Gli ultimi undici anni, dal 2012 al giugno 2023, sono stati sinonimo di desertificazione per il commercio al dettaglio triestino, con la scomparsa di 565 attività, un’emorragia che è stata inarrestabile in particolar modo nelle zone lontane dalla movida e dal passaggio dei flussi turistici dove hanno abbassato le serrande 496 attività, a fronte delle 69 che sono state costrette a farlo altrove.
A renderlo noto è l’”Osservatorio sulla demografia d’impresa nelle città italiane e nei centri storici” di Confcommercio che ha l’obiettivo di fotografare il trend appunto di commercio al dettaglio, servizi di alloggio e ristorazione nei territori.
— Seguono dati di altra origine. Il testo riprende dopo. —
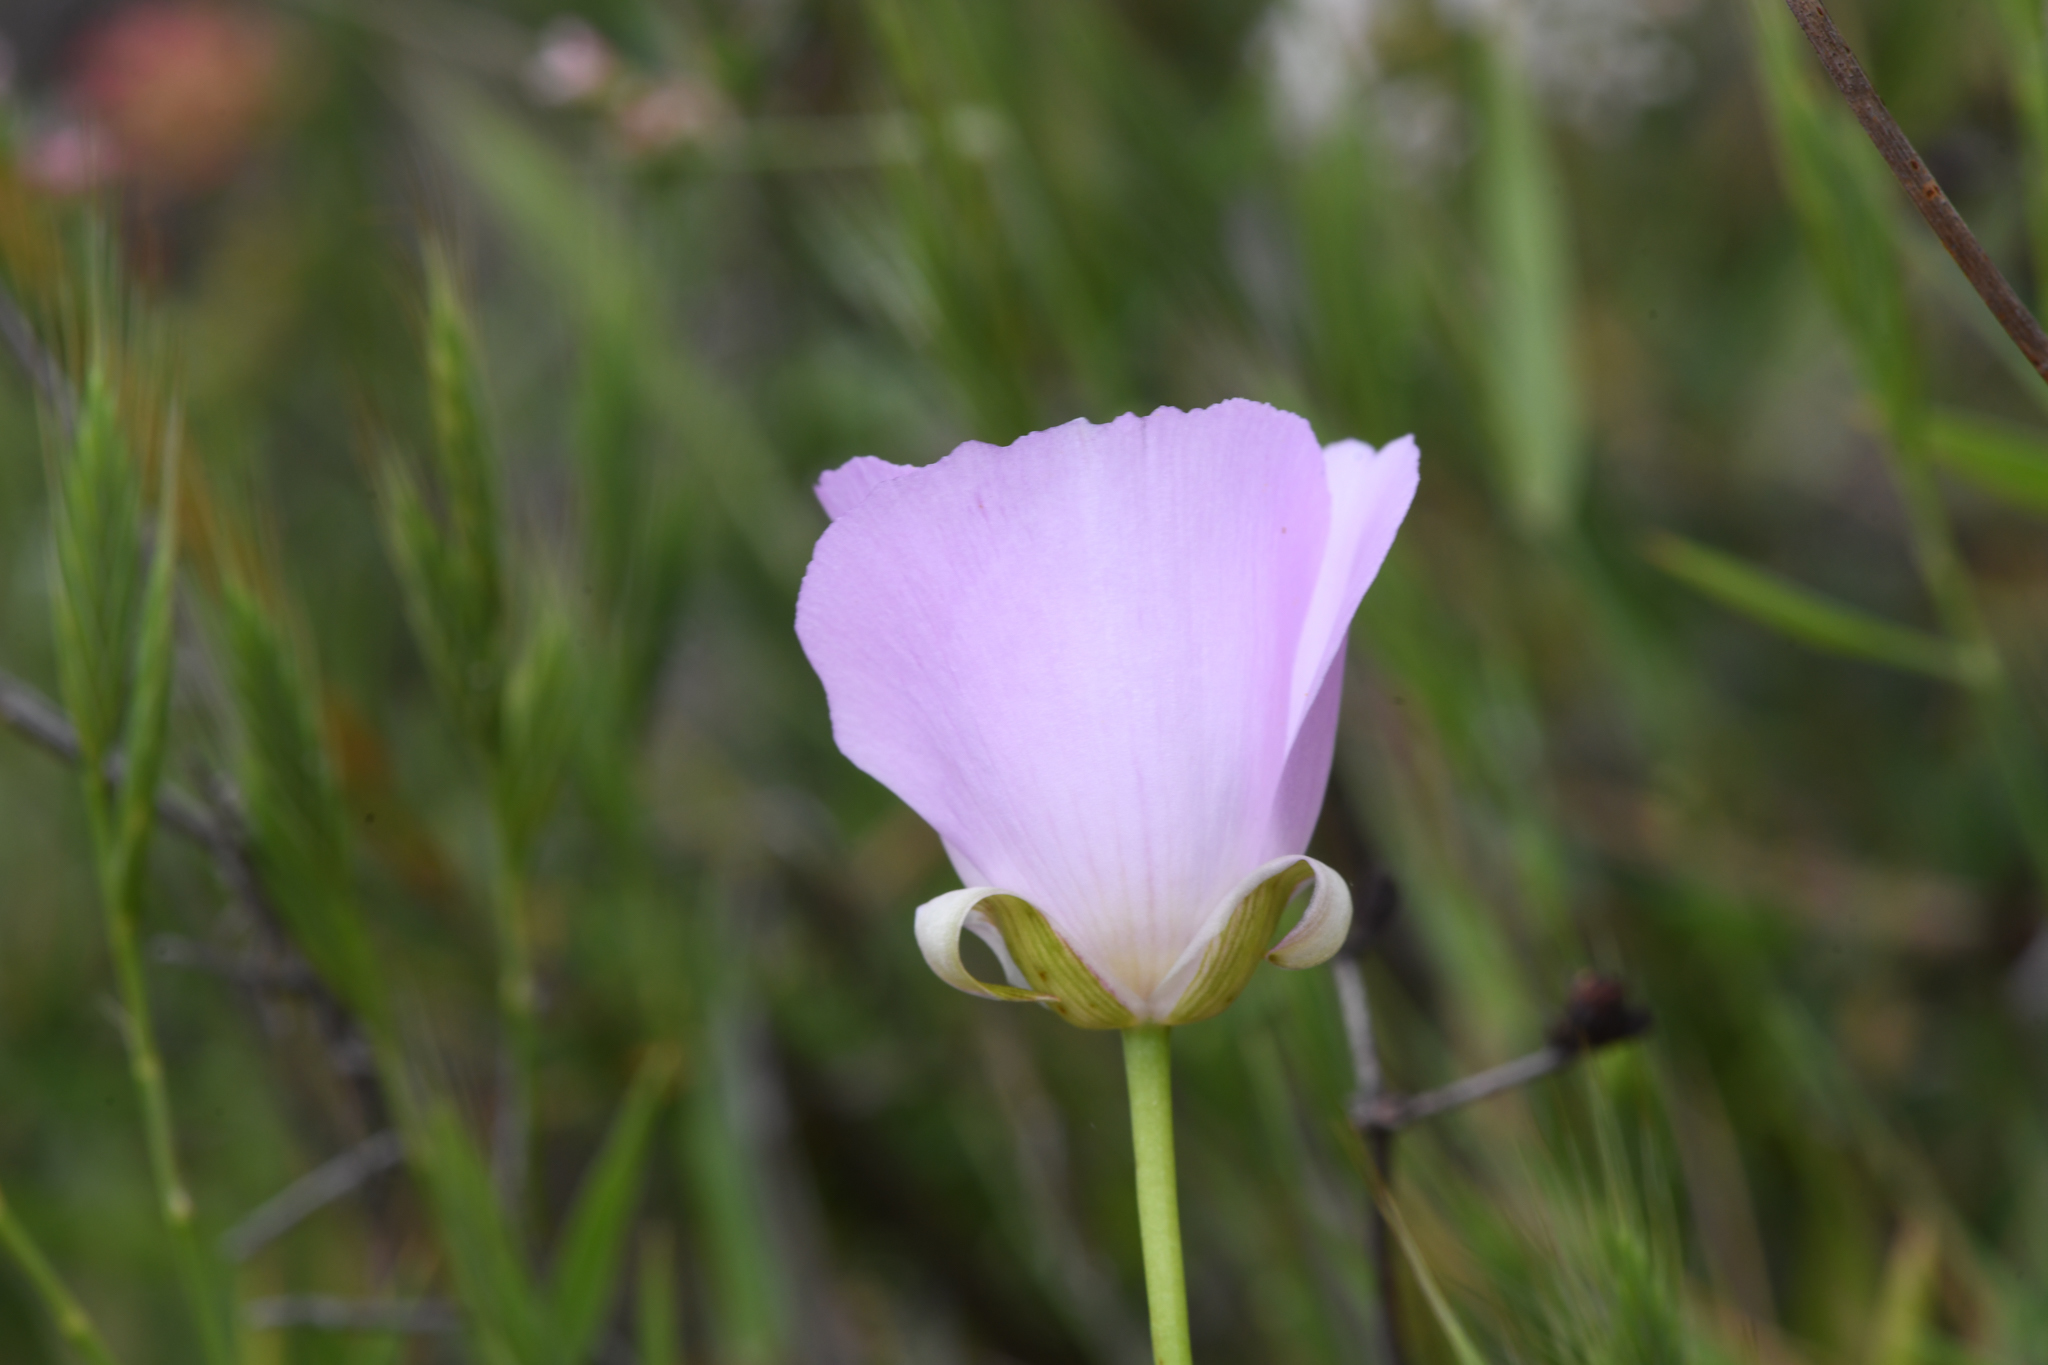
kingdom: Plantae
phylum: Tracheophyta
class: Liliopsida
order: Liliales
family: Liliaceae
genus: Calochortus
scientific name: Calochortus splendens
Guardando alle singole categorie, le perdite maggiori sono state registrate fra i negozi specializzati con offerta commerciale eterogenea, passati da 710 a 448, con un saldo negativo di ben 262 unità e da quelli che proponevano articoli culturali e ricreativi (-113, da 222 a 109).
Flessione disastrosa, complessivamente superiore al 50%, anche per il commercio al dettaglio ambulante dovuta per lo più alla scomparsa su larga scala di queste attività al di fuori dei centri storici (da 136 a 67), una dinamica che è stata propria anche dei punti vendita specializzati in apparecchi di uso domestico, con la chiusura di ben 50 imprese, sulle 57 realtà in totale perdute, ubicate appunto in rioni e periferie.
Contrazione più lieve, invece, per il dettaglio di alimentari e bevande (-35, da 246 a 211), i tabacchi (-18) anche se, in riferimento a quest’ultimo segmento, va osservato come sul mercato siano rimaste solo, o quasi, le realtà multiservizi e i distributori di carburante (-8).
In controtendenza, invece, il commercio al dettaglio esercitato al di fuori attività stanziali, banchi e mercati, passate da 41 a 63, mentre non si sono registrate variazioni di rilievo per gli esercizi che propongono articoli di informatica e per le telecomunicazioni.
Più frammentato, invece, il quadro che l’Osservatorio offre in relazione ad alberghi, bar e ristoranti, un macro-area produttiva che ha assistito ad un decremento (-53 unità, da 1.111 a 1.058) dettato, pure in questa circostanza, dalla desertificazione commerciale delle zone semiperiferiche (-87) che non è stata sufficiente a compensare il trend espansivo di quelle centrali nelle quali invece c’è stata una crescita (+34).
Dettagliando ulteriormente, si può rilevare come la diminuzione sia stata da ascrivere al venir meno di parecchi bar e ristoranti (rispettivamente -76 e - 30 aziende), con l’abbandono di 85 insegne in rioni e periferie per i primi e di 40 in relazione invece ai secondi.
Un andamento negativo cui non è sufficiente contrapporre quello, positivo, legato alle attività di alloggio extralberghiere, più che raddoppiate (da 42 a 88) e agli hotel (+7).
Come ha evidenziato il presidente della Confcommercio giuliana, Antonio Paoletti, per il rilancio delle imprese di prossimità sanno fondamentali le politiche di riqualificazione urbane previste nell’ambito del PNRR e soprattutto l’avvio dei Distretti del Commercio, una progettualità nell’ambito della quale l’associazione di categoria ricoprirà un ruolo di primo piano soprattutto in termini di giunzione fra imprese e istituzioni, coordinamento, formazione e supporto a tutto campo agli operatori economici e alle attività di vicinato in generale, fondamentali anche per la fruibilità sociale degli spazi comuni di quartieri e periferie.